*DESCRIPTION OF THE TASK:* Print only the lines from the top of the data through the line with "0: (257, 60, 0.51)", both included, skipping every picture.

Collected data
################

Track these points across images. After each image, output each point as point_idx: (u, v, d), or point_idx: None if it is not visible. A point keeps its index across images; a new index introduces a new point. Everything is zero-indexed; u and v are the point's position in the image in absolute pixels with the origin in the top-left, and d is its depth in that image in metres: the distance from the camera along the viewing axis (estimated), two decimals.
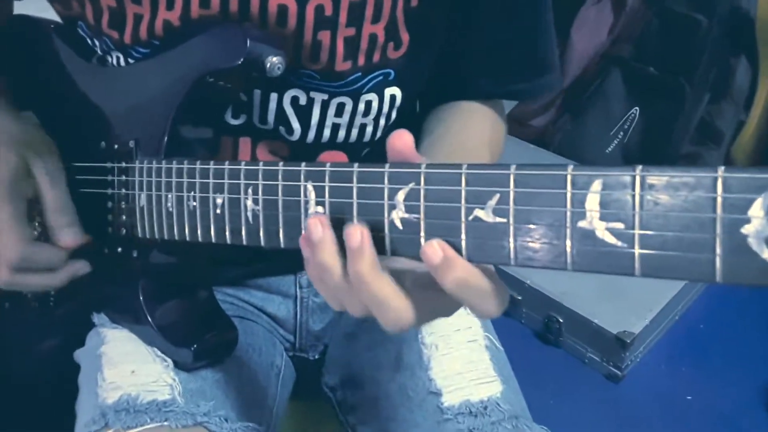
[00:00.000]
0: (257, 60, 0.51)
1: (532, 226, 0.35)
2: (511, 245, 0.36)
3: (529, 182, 0.35)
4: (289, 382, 0.73)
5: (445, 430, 0.59)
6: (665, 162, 1.84)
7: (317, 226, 0.40)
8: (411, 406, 0.63)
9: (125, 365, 0.58)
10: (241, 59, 0.51)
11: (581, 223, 0.33)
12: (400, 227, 0.41)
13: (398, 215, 0.41)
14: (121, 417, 0.53)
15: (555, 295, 1.43)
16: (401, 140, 0.40)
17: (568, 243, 0.33)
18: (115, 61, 0.61)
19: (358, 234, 0.38)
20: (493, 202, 0.36)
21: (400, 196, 0.40)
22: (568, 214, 0.33)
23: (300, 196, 0.46)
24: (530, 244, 0.35)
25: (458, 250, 0.38)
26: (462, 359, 0.64)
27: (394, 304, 0.38)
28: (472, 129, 0.65)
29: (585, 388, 1.41)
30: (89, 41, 0.63)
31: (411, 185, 0.40)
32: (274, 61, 0.51)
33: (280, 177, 0.47)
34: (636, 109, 1.82)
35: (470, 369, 0.63)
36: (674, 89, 1.81)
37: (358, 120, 0.61)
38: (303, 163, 0.46)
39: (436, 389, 0.62)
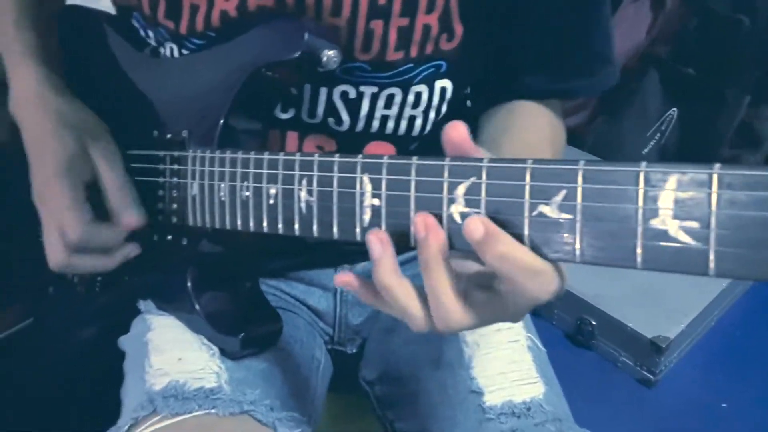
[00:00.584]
0: (314, 53, 0.51)
1: (600, 223, 0.34)
2: (578, 242, 0.35)
3: (599, 178, 0.34)
4: (327, 375, 0.73)
5: (486, 429, 0.59)
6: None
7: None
8: (452, 404, 0.63)
9: (172, 352, 0.59)
10: (299, 52, 0.51)
11: (653, 221, 0.32)
12: (460, 222, 0.40)
13: (458, 209, 0.40)
14: (169, 403, 0.54)
15: (588, 297, 1.41)
16: (456, 131, 0.40)
17: (639, 241, 0.33)
18: (168, 52, 0.61)
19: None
20: (559, 198, 0.36)
21: (461, 190, 0.40)
22: (640, 211, 0.33)
23: (356, 188, 0.46)
24: (598, 242, 0.34)
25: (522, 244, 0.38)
26: (504, 359, 0.64)
27: (412, 311, 0.40)
28: (533, 128, 0.64)
29: (617, 391, 1.39)
30: (142, 32, 0.63)
31: (472, 179, 0.40)
32: (330, 55, 0.52)
33: (335, 168, 0.47)
34: (674, 111, 1.79)
35: (512, 369, 0.63)
36: (713, 91, 1.77)
37: (408, 111, 0.61)
38: (359, 155, 0.46)
39: (477, 388, 0.62)
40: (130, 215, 0.59)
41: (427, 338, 0.69)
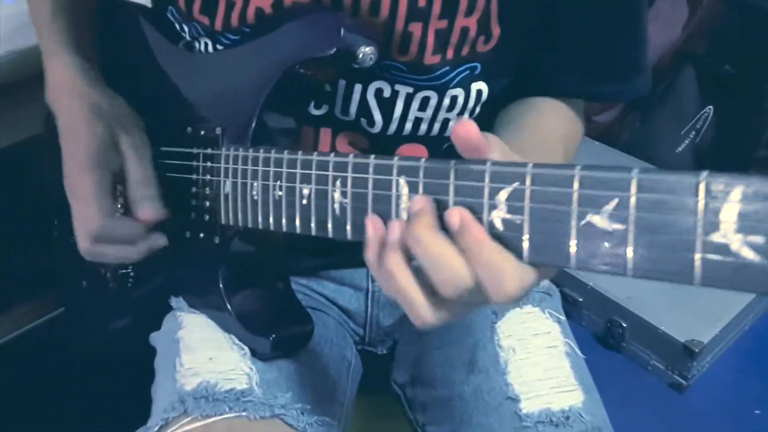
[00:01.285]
0: (350, 50, 0.50)
1: (654, 236, 0.33)
2: (629, 254, 0.34)
3: (655, 187, 0.33)
4: (357, 377, 0.72)
5: None
6: (739, 165, 1.77)
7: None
8: (486, 410, 0.61)
9: (203, 351, 0.59)
10: (334, 49, 0.50)
11: (714, 236, 0.30)
12: (500, 228, 0.39)
13: (499, 215, 0.39)
14: (200, 404, 0.53)
15: (619, 299, 1.38)
16: (464, 128, 0.39)
17: (697, 256, 0.31)
18: (203, 47, 0.61)
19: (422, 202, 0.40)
20: (610, 207, 0.34)
21: (502, 195, 0.39)
22: (700, 224, 0.31)
23: (392, 191, 0.44)
24: (651, 254, 0.33)
25: (566, 256, 0.36)
26: (541, 365, 0.62)
27: (448, 262, 0.37)
28: (547, 125, 0.63)
29: (646, 396, 1.36)
30: (177, 26, 0.63)
31: (515, 185, 0.38)
32: (367, 52, 0.50)
33: (370, 170, 0.46)
34: (710, 108, 1.74)
35: (550, 376, 0.61)
36: (751, 89, 1.72)
37: (442, 115, 0.60)
38: (395, 158, 0.44)
39: (513, 395, 0.60)
40: (147, 209, 0.59)
41: (461, 341, 0.67)
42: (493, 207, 0.39)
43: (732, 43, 1.76)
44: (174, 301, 0.65)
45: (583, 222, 0.35)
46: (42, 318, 1.02)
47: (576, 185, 0.36)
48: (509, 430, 0.58)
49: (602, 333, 1.43)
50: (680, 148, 1.75)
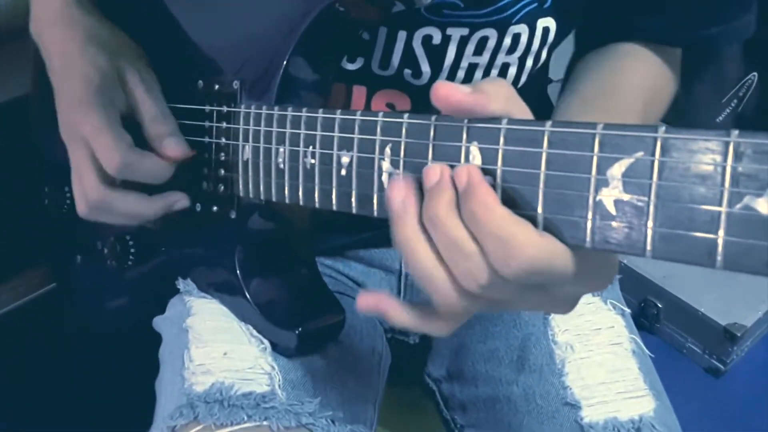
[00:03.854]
0: None
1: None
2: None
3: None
4: (386, 370, 0.64)
5: None
6: None
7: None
8: (540, 416, 0.53)
9: (216, 345, 0.50)
10: None
11: None
12: (613, 212, 0.30)
13: (611, 195, 0.30)
14: (213, 411, 0.45)
15: (656, 279, 1.30)
16: (444, 89, 0.33)
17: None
18: None
19: (437, 171, 0.33)
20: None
21: (617, 170, 0.30)
22: None
23: (459, 161, 0.35)
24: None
25: (712, 253, 0.27)
26: (605, 366, 0.54)
27: (467, 249, 0.31)
28: (624, 77, 0.55)
29: (681, 379, 1.29)
30: None
31: (637, 155, 0.29)
32: None
33: (431, 134, 0.36)
34: (754, 75, 1.64)
35: (616, 379, 0.53)
36: None
37: (501, 59, 0.52)
38: (466, 120, 0.35)
39: (573, 400, 0.52)
40: (171, 143, 0.50)
41: (508, 334, 0.59)
42: (602, 184, 0.30)
43: None
44: (182, 284, 0.56)
45: (739, 205, 0.26)
46: (29, 295, 0.93)
47: (730, 157, 0.26)
48: None
49: (635, 313, 1.35)
50: (721, 117, 1.65)
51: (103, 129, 0.48)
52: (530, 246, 0.30)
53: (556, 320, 0.58)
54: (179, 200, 0.52)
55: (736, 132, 0.27)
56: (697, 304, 1.26)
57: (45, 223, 0.71)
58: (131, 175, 0.49)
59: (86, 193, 0.51)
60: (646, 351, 0.58)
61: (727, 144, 0.27)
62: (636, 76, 0.55)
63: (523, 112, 0.34)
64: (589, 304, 0.59)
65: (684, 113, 1.69)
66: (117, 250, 0.60)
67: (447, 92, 0.33)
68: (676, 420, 0.54)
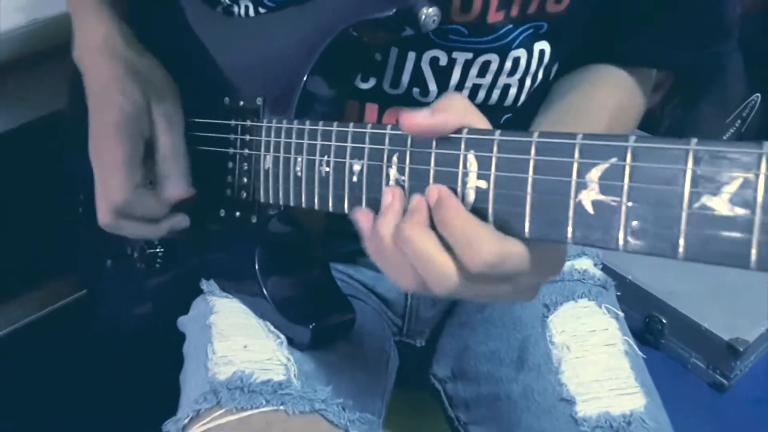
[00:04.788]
0: (410, 11, 0.45)
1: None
2: (754, 242, 0.29)
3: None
4: (394, 370, 0.68)
5: None
6: None
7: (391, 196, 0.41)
8: (538, 411, 0.57)
9: (237, 339, 0.55)
10: (393, 9, 0.45)
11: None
12: (591, 211, 0.34)
13: (589, 196, 0.34)
14: (234, 396, 0.49)
15: (660, 294, 1.32)
16: (408, 119, 0.39)
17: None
18: (243, 11, 0.56)
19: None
20: (732, 187, 0.29)
21: (594, 173, 0.34)
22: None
23: (458, 168, 0.40)
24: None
25: (674, 246, 0.31)
26: (599, 365, 0.57)
27: (437, 260, 0.37)
28: (596, 94, 0.59)
29: (685, 394, 1.30)
30: None
31: (612, 161, 0.33)
32: (429, 13, 0.45)
33: (433, 144, 0.41)
34: (757, 96, 1.67)
35: (609, 377, 0.56)
36: None
37: (502, 80, 0.55)
38: (465, 129, 0.39)
39: (568, 396, 0.56)
40: (173, 187, 0.55)
41: (508, 335, 0.63)
42: (582, 186, 0.34)
43: None
44: (205, 284, 0.61)
45: (697, 205, 0.30)
46: (60, 302, 0.98)
47: (690, 162, 0.31)
48: None
49: (640, 329, 1.37)
50: (725, 137, 1.68)
51: (118, 165, 0.53)
52: (492, 242, 0.35)
53: (554, 322, 0.61)
54: (182, 221, 0.57)
55: (695, 140, 0.31)
56: (700, 319, 1.27)
57: (77, 230, 0.75)
58: (131, 213, 0.55)
59: (101, 215, 0.56)
60: (639, 352, 0.61)
61: (687, 151, 0.31)
62: (602, 98, 0.59)
63: (480, 120, 0.39)
64: (585, 308, 0.62)
65: (688, 134, 1.72)
66: (146, 254, 0.64)
67: (411, 122, 0.39)
68: (666, 416, 0.57)
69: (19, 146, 0.87)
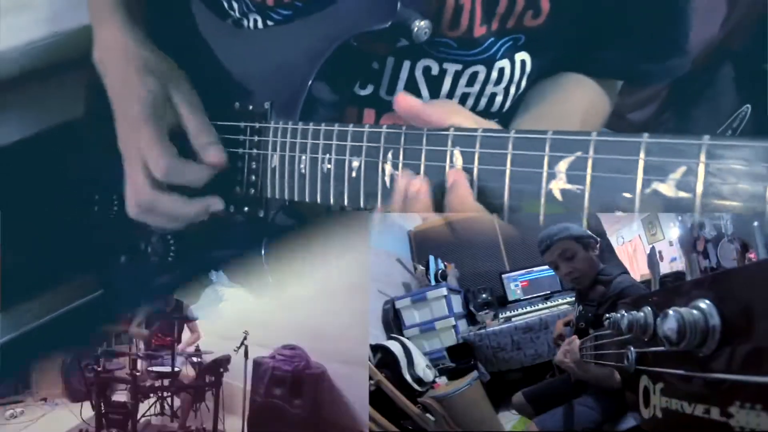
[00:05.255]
0: (405, 23, 0.50)
1: (723, 203, 0.32)
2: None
3: (725, 154, 0.32)
4: None
5: None
6: None
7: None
8: None
9: None
10: (390, 22, 0.50)
11: None
12: (559, 199, 0.39)
13: (558, 185, 0.39)
14: None
15: None
16: (405, 100, 0.45)
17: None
18: (251, 24, 0.61)
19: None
20: (677, 174, 0.34)
21: (562, 165, 0.39)
22: None
23: (445, 162, 0.44)
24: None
25: None
26: None
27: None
28: (568, 99, 0.64)
29: None
30: (225, 4, 0.63)
31: (577, 154, 0.38)
32: (422, 26, 0.50)
33: (424, 141, 0.45)
34: (747, 107, 1.71)
35: None
36: None
37: (489, 89, 0.60)
38: (451, 128, 0.44)
39: None
40: (215, 150, 0.58)
41: None
42: (552, 177, 0.39)
43: None
44: (214, 275, 0.65)
45: (648, 190, 0.35)
46: (80, 300, 1.02)
47: (642, 153, 0.35)
48: None
49: None
50: None
51: (153, 141, 0.57)
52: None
53: None
54: (215, 203, 0.60)
55: (646, 135, 0.36)
56: None
57: (93, 230, 0.80)
58: (175, 179, 0.58)
59: (137, 194, 0.60)
60: None
61: (639, 143, 0.36)
62: (574, 101, 0.64)
63: (468, 118, 0.44)
64: None
65: None
66: (159, 247, 0.69)
67: (406, 102, 0.45)
68: None
69: (39, 151, 0.91)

################

*EXERCISE RESULT:*
Track these points across images. After each image, output each point as point_idx: (u, v, d), or point_idx: None if it is not visible. A point keeps its index across images; a new index introduces a new point. Everything is zero-indexed; u and v are the point's position in the image in absolute pixels with the origin in the top-left, and d is its depth in that image in metres: the distance from the camera along the viewing axis (estimated), two decimals.
[00:00.000]
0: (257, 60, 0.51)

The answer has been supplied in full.